» EXTRACT PROVIDED
•••

One can only conclude that Israel's policy makers remain enmired in old misconceptions that hark back to their hopes of creating a Zionist-Maronite alliance that would collaborate against Arab nationalists and fundamentalist Muslims. This hope dates from Mandatory times and its persistence can be seen in the Jumayil episode of the
1970-1980s and the abortive draft peace treaty. It is based upon a crude conception of a Lebanon that is divided only confessionally and ignores its criss-cross class structure, regional interestss, family interests, and kaleidoscopic ad-hoc alliances. A conception of Lebanon based upon a census that was taken seventy four years ago (and was never repeated for internal political reasons), which igored both national and inter-regional economic indicators, and which ignored moreover Lebanon's parliamentary arrangements was always profoundly flawed and was always going to lead to seriously mistaken and countrerproductive policies.

Lebanon is one of the most intricate and dynamic societies in the Middle East and is changing all the time. Lebanese politicians, not least Hassan Nasrallah are consumate practioners of the "art of the possible" and are adept at creating intricate political arrangements that are complex compromises reflecting changed realities that stall full solutions. Lebanon is changing all the time, ingenious diplomacy is an economic necessity for its elites, a fact reflected in its internal political dynamic - let us consider the three most famous examples:

The 1943 National Pact

The pact was based upon the (already outdated) 1932 census. It is no accident that the pact was never committed to paper those who negotiated it realised that flexibility at the margins was required if its confessional distribution of power were to be effective as indeed it was for more than three decades.

Ta'if 1989

Ta'if formally ended the 1975 civil war and instituted parity between the totality of Christian denominations on the one hand and the totality of Muslim denominations on the other. In other words it divided power amongst 27 diffrent groupings. It represented a structural functionalist partial correction that symbolically disposed of the Maronite ascendancy. I say "partial" because it was a political compromise reluctantly entered into as the "least bad" option available for all concerned. It was not and was never meant to be a precise adaptation to the changing sociological and economic balance of power all it did, and all it was meant to do, was to abandon an untenable ascendancy without abandoning sectarianism qua sectarianism.

•••

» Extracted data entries
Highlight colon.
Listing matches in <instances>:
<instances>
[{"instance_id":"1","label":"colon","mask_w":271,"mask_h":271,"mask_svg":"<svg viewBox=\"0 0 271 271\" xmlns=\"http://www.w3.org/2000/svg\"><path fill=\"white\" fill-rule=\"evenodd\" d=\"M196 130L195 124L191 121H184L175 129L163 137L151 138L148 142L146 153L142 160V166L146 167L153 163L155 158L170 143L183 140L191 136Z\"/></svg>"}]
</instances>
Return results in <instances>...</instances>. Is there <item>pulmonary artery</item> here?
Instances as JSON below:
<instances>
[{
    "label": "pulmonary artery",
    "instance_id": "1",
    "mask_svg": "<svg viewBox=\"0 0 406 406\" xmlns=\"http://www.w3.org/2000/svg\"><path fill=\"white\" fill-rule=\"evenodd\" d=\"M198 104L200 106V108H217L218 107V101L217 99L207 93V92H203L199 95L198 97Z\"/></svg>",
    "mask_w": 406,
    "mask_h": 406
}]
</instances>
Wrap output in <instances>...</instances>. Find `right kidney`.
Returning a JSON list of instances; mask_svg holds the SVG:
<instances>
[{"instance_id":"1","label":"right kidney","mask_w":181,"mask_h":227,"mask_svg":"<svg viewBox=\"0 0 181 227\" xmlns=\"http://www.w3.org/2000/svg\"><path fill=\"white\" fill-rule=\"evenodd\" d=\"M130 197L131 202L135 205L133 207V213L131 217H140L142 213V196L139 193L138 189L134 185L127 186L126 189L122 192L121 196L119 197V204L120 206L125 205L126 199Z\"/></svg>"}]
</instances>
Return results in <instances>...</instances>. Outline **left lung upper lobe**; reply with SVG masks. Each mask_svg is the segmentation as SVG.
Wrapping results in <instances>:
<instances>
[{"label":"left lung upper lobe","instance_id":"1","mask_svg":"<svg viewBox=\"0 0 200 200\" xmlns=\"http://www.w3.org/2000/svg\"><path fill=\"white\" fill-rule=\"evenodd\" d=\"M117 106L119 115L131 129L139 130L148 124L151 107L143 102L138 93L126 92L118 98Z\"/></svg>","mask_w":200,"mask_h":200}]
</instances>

•••

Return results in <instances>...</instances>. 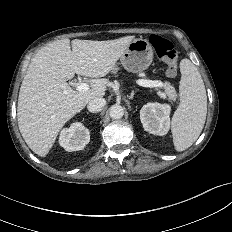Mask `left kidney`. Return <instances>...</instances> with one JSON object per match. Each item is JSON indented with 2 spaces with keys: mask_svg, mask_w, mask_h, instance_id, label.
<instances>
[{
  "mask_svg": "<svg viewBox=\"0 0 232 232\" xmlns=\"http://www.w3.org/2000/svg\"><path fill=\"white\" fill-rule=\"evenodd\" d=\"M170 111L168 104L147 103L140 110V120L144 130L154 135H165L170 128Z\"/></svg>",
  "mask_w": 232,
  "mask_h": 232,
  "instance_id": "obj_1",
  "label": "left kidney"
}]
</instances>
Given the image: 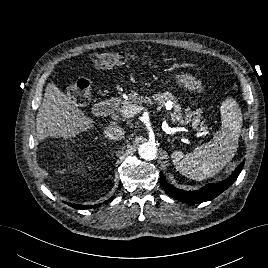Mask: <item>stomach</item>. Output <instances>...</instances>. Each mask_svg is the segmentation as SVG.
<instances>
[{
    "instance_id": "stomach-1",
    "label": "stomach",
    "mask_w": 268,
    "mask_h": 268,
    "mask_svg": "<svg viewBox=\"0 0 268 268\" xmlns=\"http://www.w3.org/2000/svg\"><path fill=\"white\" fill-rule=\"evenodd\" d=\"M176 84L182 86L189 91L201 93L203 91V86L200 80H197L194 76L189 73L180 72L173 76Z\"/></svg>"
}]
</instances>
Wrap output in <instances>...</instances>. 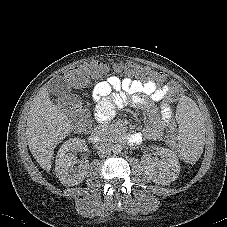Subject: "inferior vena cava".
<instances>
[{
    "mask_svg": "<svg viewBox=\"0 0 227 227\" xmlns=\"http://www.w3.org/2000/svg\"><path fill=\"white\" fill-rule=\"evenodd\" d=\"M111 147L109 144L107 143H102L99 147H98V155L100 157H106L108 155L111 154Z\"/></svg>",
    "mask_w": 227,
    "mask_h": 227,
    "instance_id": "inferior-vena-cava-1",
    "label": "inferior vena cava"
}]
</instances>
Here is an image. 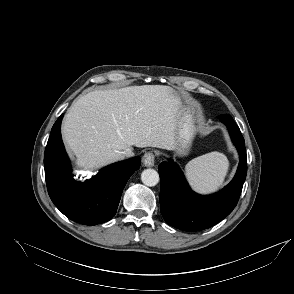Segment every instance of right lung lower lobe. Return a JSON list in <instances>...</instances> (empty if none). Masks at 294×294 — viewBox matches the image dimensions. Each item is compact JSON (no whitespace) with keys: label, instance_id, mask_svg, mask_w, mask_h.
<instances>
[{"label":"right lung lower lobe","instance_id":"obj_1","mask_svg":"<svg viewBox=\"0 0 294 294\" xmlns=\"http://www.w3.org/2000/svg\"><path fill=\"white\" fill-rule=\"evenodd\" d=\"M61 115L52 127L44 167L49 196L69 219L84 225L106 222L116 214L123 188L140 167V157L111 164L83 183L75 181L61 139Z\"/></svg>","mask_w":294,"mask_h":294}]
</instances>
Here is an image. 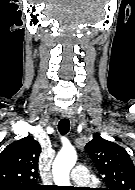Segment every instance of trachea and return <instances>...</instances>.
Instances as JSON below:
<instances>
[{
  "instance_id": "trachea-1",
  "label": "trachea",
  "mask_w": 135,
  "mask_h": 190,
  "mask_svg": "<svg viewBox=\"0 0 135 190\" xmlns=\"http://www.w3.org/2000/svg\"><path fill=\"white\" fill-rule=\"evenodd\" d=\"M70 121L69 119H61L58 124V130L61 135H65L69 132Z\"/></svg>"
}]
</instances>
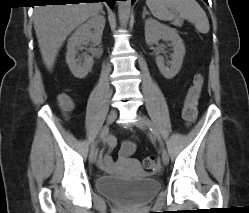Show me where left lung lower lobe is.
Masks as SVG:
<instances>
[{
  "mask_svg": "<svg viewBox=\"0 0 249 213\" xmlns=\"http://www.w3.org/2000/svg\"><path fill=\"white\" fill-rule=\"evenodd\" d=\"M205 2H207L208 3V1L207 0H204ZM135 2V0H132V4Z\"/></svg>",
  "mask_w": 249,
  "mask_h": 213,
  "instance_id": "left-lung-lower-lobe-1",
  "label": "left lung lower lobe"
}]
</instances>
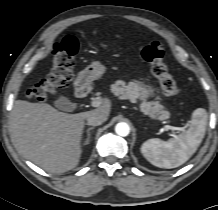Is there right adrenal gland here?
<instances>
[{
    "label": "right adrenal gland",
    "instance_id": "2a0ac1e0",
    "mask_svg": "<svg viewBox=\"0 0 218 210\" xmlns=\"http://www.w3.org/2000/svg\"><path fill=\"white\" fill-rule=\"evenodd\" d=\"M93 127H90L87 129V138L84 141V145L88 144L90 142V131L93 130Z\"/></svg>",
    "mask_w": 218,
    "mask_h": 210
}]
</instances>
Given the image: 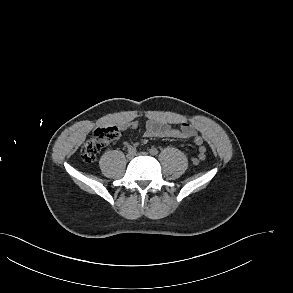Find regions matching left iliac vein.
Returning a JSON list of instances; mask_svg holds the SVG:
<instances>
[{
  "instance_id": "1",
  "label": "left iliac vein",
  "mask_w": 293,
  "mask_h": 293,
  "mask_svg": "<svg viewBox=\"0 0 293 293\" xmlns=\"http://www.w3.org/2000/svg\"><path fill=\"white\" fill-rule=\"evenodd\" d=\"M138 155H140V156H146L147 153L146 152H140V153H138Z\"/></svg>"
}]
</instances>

•••

From the passage on Lebanese politics, quote verbatim the portion starting with "Ta'if formally ended" and going on through "sectarianism qua sectarianism.".

» THE SOLUTION
Ta'if formally ended the 1975 civil war and instituted parity between the totality of Christian denominations on the one hand and the totality of Muslim denominations on the other. In other words it divided power amongst 27 diffrent groupings. It represented a structural functionalist partial correction that symbolically disposed of the Maronite ascendancy. I say "partial" because it was a political compromise reluctantly entered into as the "least bad" option available for all concerned. It was not and was never meant to be a precise adaptation to the changing sociological and economic balance of power all it did, and all it was meant to do, was to abandon an untenable ascendancy without abandoning sectarianism qua sectarianism.